Evan's laughter died completely, replaced by a complexity of expression which Monk knew was an attempt to hide his sympathy. It was ridiculous, and sensitive, and admirable. And from anyone else Monk would have loathed it.

“I'll find all the cases that answer these criteria,” Evan promised. “I can't bring the files, but I'll write down the-details that matter and tell you the outline.”

“When?”

“Monday evening. That will be my first chance. Can't tell you what time. This chop is very good.” He grinned. “You can give me dinner here again, and I'll tell you what I know.”

“I'm obliged,” Monk said with a very feint trace of sarcasm, but he meant it more than it was easy for him to say.

* * * * *

“There's the first,” Evan said the following Monday evening, passing a folded piece of paper across the table to Monk. They were sitting in the cheerful hubbub of the chop-house with waiters, diners and steaming food all around them. “Margery Worth, accused of murdering her husband by poison in order to run off with a younger man.” Evan pulled a face. “I'm afraid I don't know what the result of the trial was. Our records only show that the evidence you collected was pretty good, but not conclusive. I'm sorry.”

“You said the first.” Monk took the paper. “There are others?”

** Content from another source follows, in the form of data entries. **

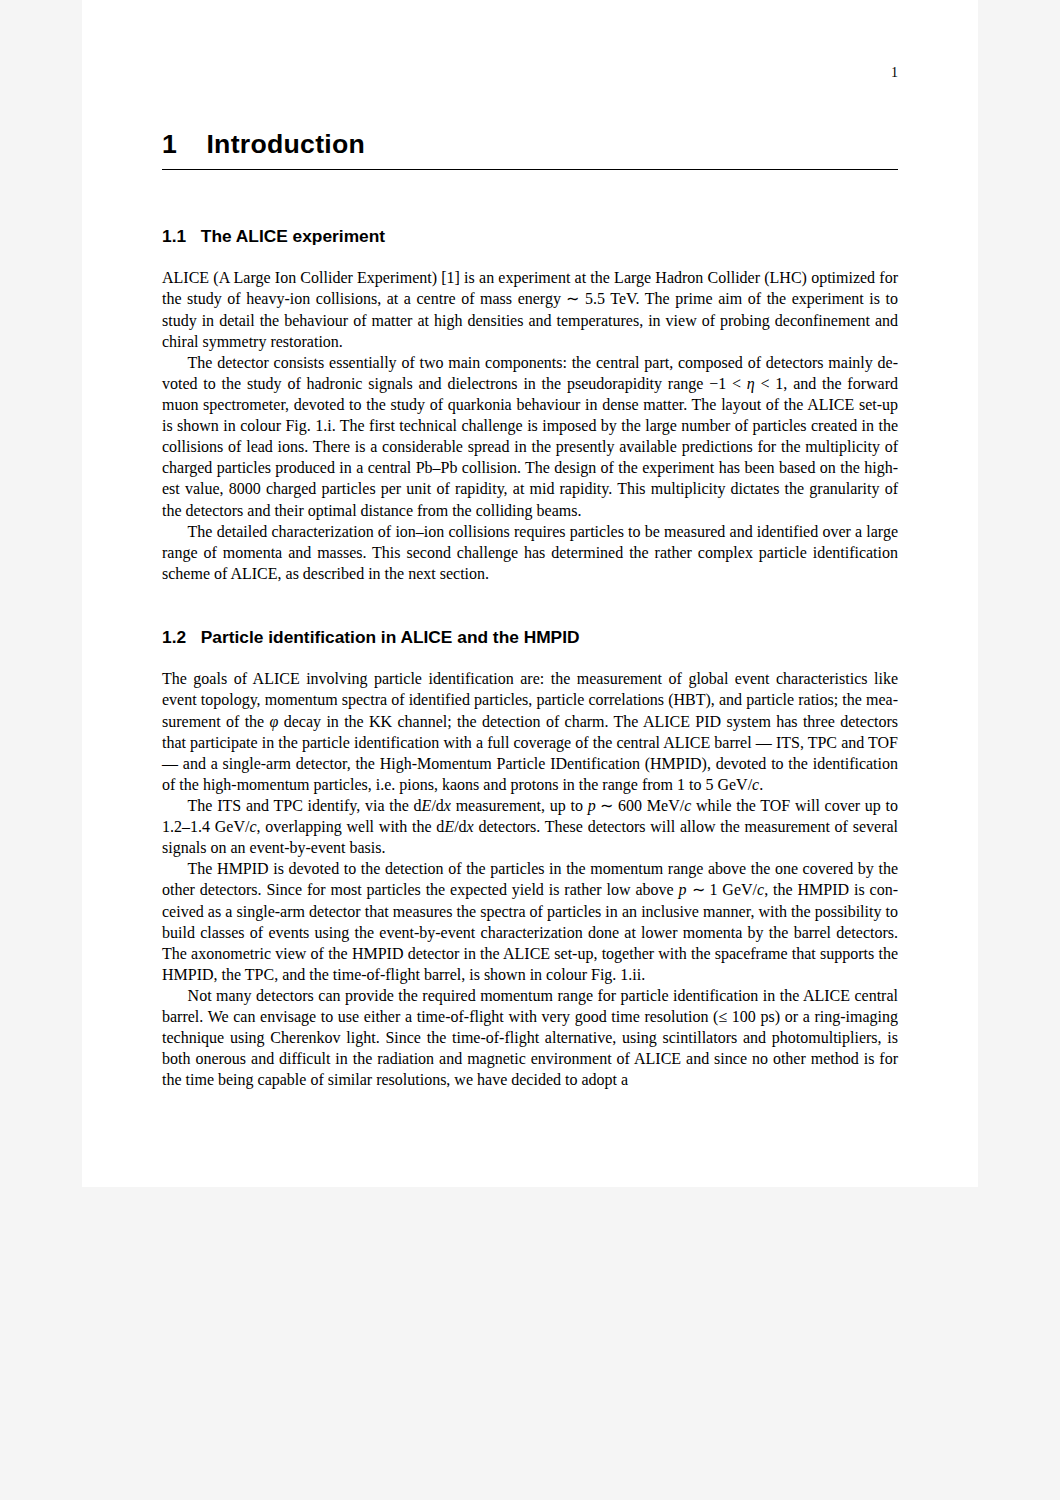1
1 Introduction
1.1 The ALICE experiment
ALICE (A Large Ion Collider Experiment) [1] is an experiment at the Large Hadron Collider (LHC) optimized for the study of heavy-ion collisions, at a centre of mass energy ∼ 5.5 TeV. The prime aim of the experiment is to study in detail the behaviour of matter at high densities and temperatures, in view of probing deconfinement and chiral symmetry restoration.
The detector consists essentially of two main components: the central part, composed of detectors mainly devoted to the study of hadronic signals and dielectrons in the pseudorapidity range −1 < η < 1, and the forward muon spectrometer, devoted to the study of quarkonia behaviour in dense matter. The layout of the ALICE set-up is shown in colour Fig. 1.i. The first technical challenge is imposed by the large number of particles created in the collisions of lead ions. There is a considerable spread in the presently available predictions for the multiplicity of charged particles produced in a central Pb–Pb collision. The design of the experiment has been based on the highest value, 8000 charged particles per unit of rapidity, at mid rapidity. This multiplicity dictates the granularity of the detectors and their optimal distance from the colliding beams.
The detailed characterization of ion–ion collisions requires particles to be measured and identified over a large range of momenta and masses. This second challenge has determined the rather complex particle identification scheme of ALICE, as described in the next section.
1.2 Particle identification in ALICE and the HMPID
The goals of ALICE involving particle identification are: the measurement of global event characteristics like event topology, momentum spectra of identified particles, particle correlations (HBT), and particle ratios; the measurement of the φ decay in the KK channel; the detection of charm. The ALICE PID system has three detectors that participate in the particle identification with a full coverage of the central ALICE barrel — ITS, TPC and TOF — and a single-arm detector, the High-Momentum Particle IDentification (HMPID), devoted to the identification of the high-momentum particles, i.e. pions, kaons and protons in the range from 1 to 5 GeV/c.
The ITS and TPC identify, via the dE/dx measurement, up to p ∼ 600 MeV/c while the TOF will cover up to 1.2–1.4 GeV/c, overlapping well with the dE/dx detectors. These detectors will allow the measurement of several signals on an event-by-event basis.
The HMPID is devoted to the detection of the particles in the momentum range above the one covered by the other detectors. Since for most particles the expected yield is rather low above p ∼ 1 GeV/c, the HMPID is conceived as a single-arm detector that measures the spectra of particles in an inclusive manner, with the possibility to build classes of events using the event-by-event characterization done at lower momenta by the barrel detectors. The axonometric view of the HMPID detector in the ALICE set-up, together with the spaceframe that supports the HMPID, the TPC, and the time-of-flight barrel, is shown in colour Fig. 1.ii.
Not many detectors can provide the required momentum range for particle identification in the ALICE central barrel. We can envisage to use either a time-of-flight with very good time resolution (≤ 100 ps) or a ring-imaging technique using Cherenkov light. Since the time-of-flight alternative, using scintillators and photomultipliers, is both onerous and difficult in the radiation and magnetic environment of ALICE and since no other method is for the time being capable of similar resolutions, we have decided to adopt a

“Two more. I only had the time to copy one of them, and that is only the bare outline, you know. Phyllis Dexter. She was accused of killing her husband with a carving knife.” He shrugged expressively. “She claimed it was self-defense. From what you have in your notes there is no way of telling whether it was or not, nor what you thought of it. “Vbur feelings are plain enough; you sympathized with her and thought he deserved all he got. But that doesn't mean that she told the truth.”

“Any notes on the verdict?” Monk tried to keep the excitement out of his voice. This sounded as if it could be the case about which he cared so much, if only by reading his notes from the file Evan could sense the emotion through it. “What happened to her? How long ago was it?”

“No idea what happened to her,” Evan replied with a rueful smile. “Your notes didn't say, and I didn't dare ask anyone in case they realized what I was doing. I had no reason to know.”

“Of course. But when did it happen? It must have been dated.”

“1853.”

“And the other one, Margery Worth?”

“1854.” Evan passed over the second piece of paper. “There is everything in there I could copy in the time. All the places and principal people you interviewed.”

“Thank you.” Monk meant it and did not know how to say it without being clumsy, and embarrassing Evan. “I…”

“Good,” Evan said quickly with a grin. “So you should. What about getting me another mug of cider?”

* * * * *

The next morning, with an unusual mixture of excitement and fear, Monk set off on the train for Suffolk and the village of Yoxford. It was a brilliant day, sky with white towers of cloud in the sunlight, fields rolling in green waves from the carriage windows, hedges burgeoning with drifts of hawthorn blossoms. He wished he could be out to walk among it and smell the wild, sweet odor of it, instead of in this steaming, belching, clanking monster roaring through the countryside on a late spring morning.